* [What is required]:
Read the records that follow and state how many lines hold "pitch", adding nothing else.

* [Given entries]:

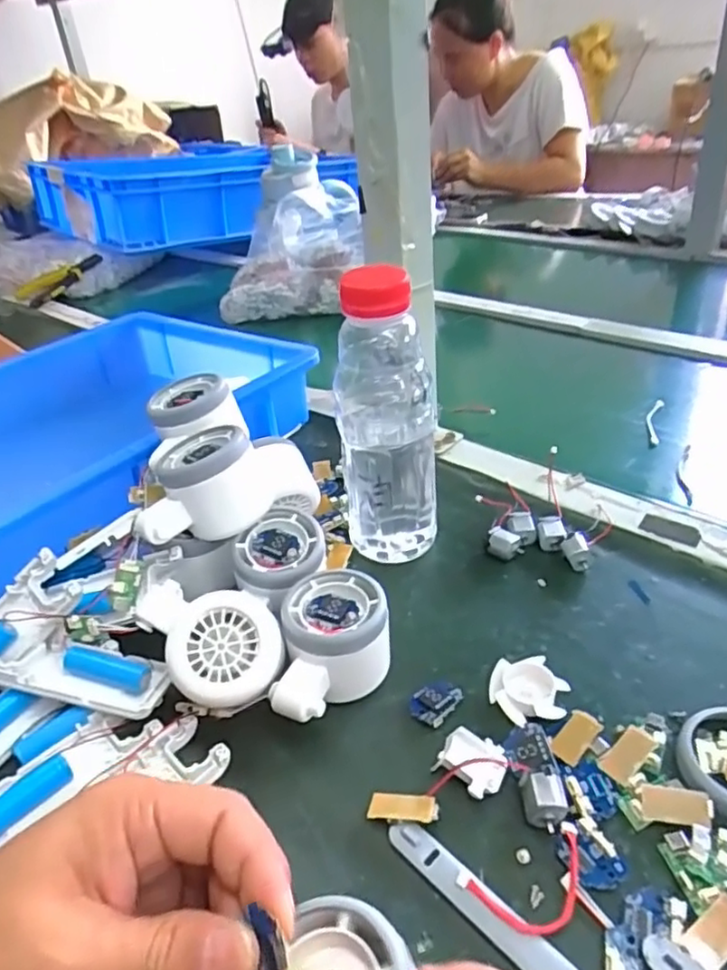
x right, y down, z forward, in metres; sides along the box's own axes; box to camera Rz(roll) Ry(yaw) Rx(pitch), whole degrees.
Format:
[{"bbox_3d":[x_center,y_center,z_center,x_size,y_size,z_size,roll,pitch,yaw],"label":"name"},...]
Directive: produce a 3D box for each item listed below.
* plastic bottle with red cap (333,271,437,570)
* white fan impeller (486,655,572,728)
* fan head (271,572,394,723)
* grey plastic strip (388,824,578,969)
[{"bbox_3d":[0.014,-0.040,0.423,0.061,0.196,0.055,-10,34,-6],"label":"plastic bottle with red cap"},{"bbox_3d":[0.090,0.113,0.351,0.037,0.013,0.037,-21,36,-21],"label":"white fan impeller"},{"bbox_3d":[-0.015,0.094,0.357,0.058,0.053,0.077,-3,34,5],"label":"fan head"},{"bbox_3d":[0.049,0.175,0.269,0.092,0.005,0.015,25,45,38],"label":"grey plastic strip"}]

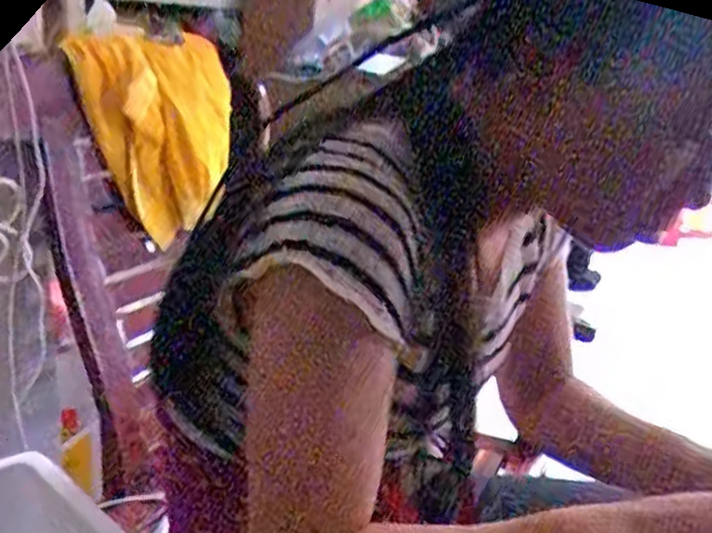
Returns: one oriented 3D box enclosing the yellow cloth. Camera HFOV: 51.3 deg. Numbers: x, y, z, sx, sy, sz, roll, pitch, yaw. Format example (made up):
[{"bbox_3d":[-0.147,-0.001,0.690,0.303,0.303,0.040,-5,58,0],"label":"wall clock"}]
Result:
[{"bbox_3d":[-0.261,-0.199,1.066,0.048,0.285,0.245,-6,17,47],"label":"yellow cloth"}]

* [Solution for this exercise]:
3